* _REQUIREMENT_:
Answer these questions from the commentary on Haredism below:
1. What does the writer give as the essential definition of Haredism?
2. Whom did the community leaders pressure to close the case in the front-page story?
3. What association does the commentary call immediate for people who watch films or television?

That is the point that requires the real analysis, which in my opinion stems from the essential definition of Haredism—the aversion to and the “walls” against the modern secular world.
If the boy is under age 9, there is not even male homosexual intercourse, and in fact there is no prohibition at all. Not even rabbinically. Just a recommendation to the court to close the breach. He is not even obligated to do so.
Formal halakha is a paradise for pedophiles.
In the entire discussion up to now, you have spoken about halakhic coldness and about emotions. The discussion has been narrowed to the space of the abuser, the victims, and their surroundings (closer or farther). But there is a larger space—the global one—the desecration of God’s name before the whole world.
Vermin like Walder or Moti Alon probably exist in every society / people / religion, and each human society has ways of dealing with both the abuser and the victims. But the moment some of that society’s leaders relate to the abuser “understandingly,” and even try to shield him and save him from punishment—that is crossing boundaries, not of halakha, but of humanity.
About three years ago I was sitting in front of the screen reading news on some newspaper website (“The New York Times”—have you heard of it?) and I saw a big headline about a Haredi sex offender in the newspaper’s city, who had been arrested and investigated, and the leaders of his community had pressured an assistant to the district attorney to close the case. Reports about sex offenders do not usually appear on the front page of that paper, but the story with the prosecutor’s assistant—that is very big news. And tens or hundreds of millions of people saw it, as I did.
I imagine that among the readers here there are some who do not watch films or television, but among those who do watch (most of the human race), the association is immediate: organized crime. Mafia. And this was a front-page headline.
I sat in front of the screen and thought to myself: is it possible to create a greater desecration of God’s name than this? Maybe slaughtering children for matzah blood? Or perhaps my imagination simply isn’t rich enough?

* _SUPPLIED MATERIAL_:
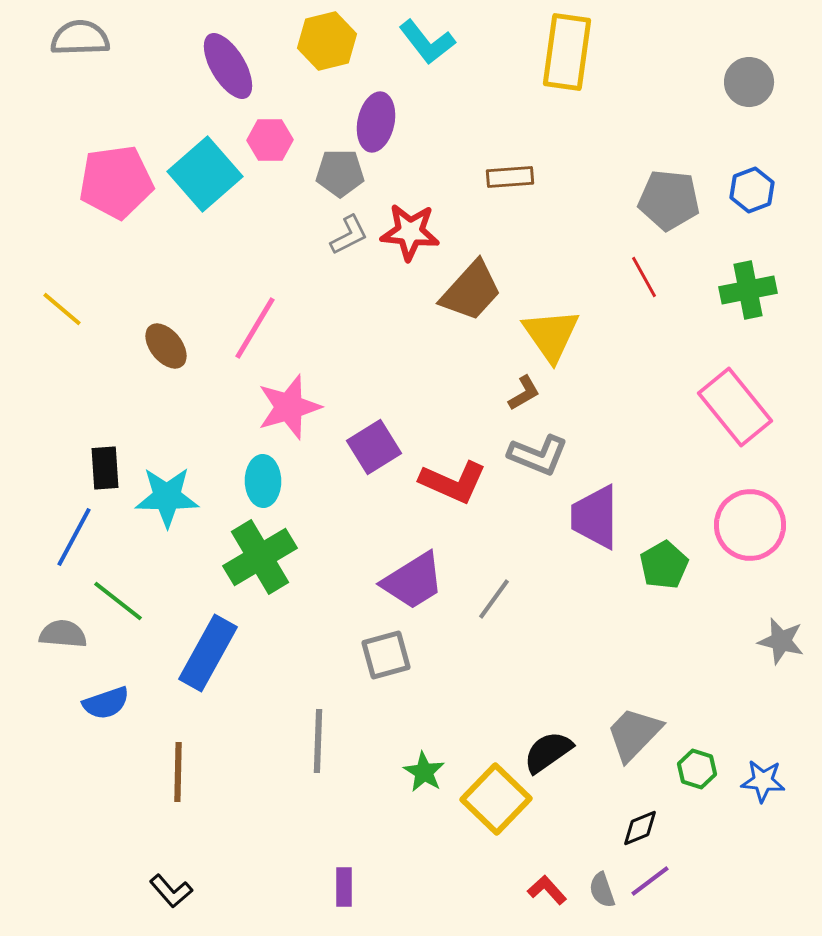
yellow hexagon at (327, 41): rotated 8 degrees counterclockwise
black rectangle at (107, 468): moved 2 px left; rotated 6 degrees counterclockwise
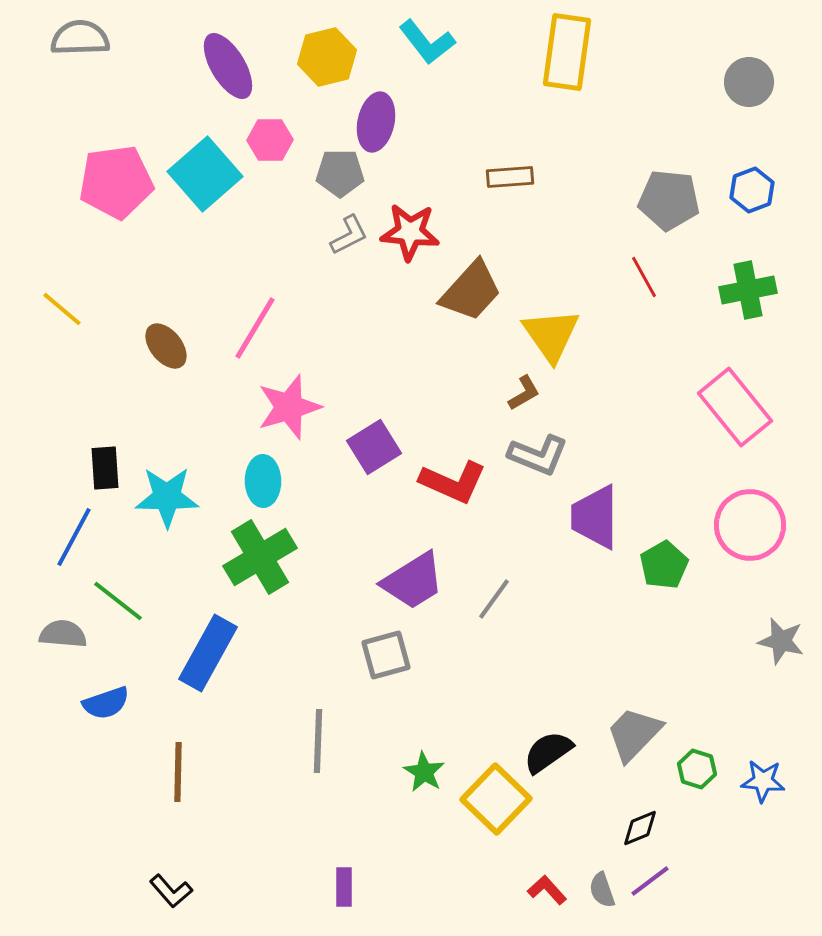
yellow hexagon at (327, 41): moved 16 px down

* _RESULT_:
1. The aversion to and the "walls" against the modern secular world.
2. An assistant to the district attorney.
3. Organized crime, the Mafia.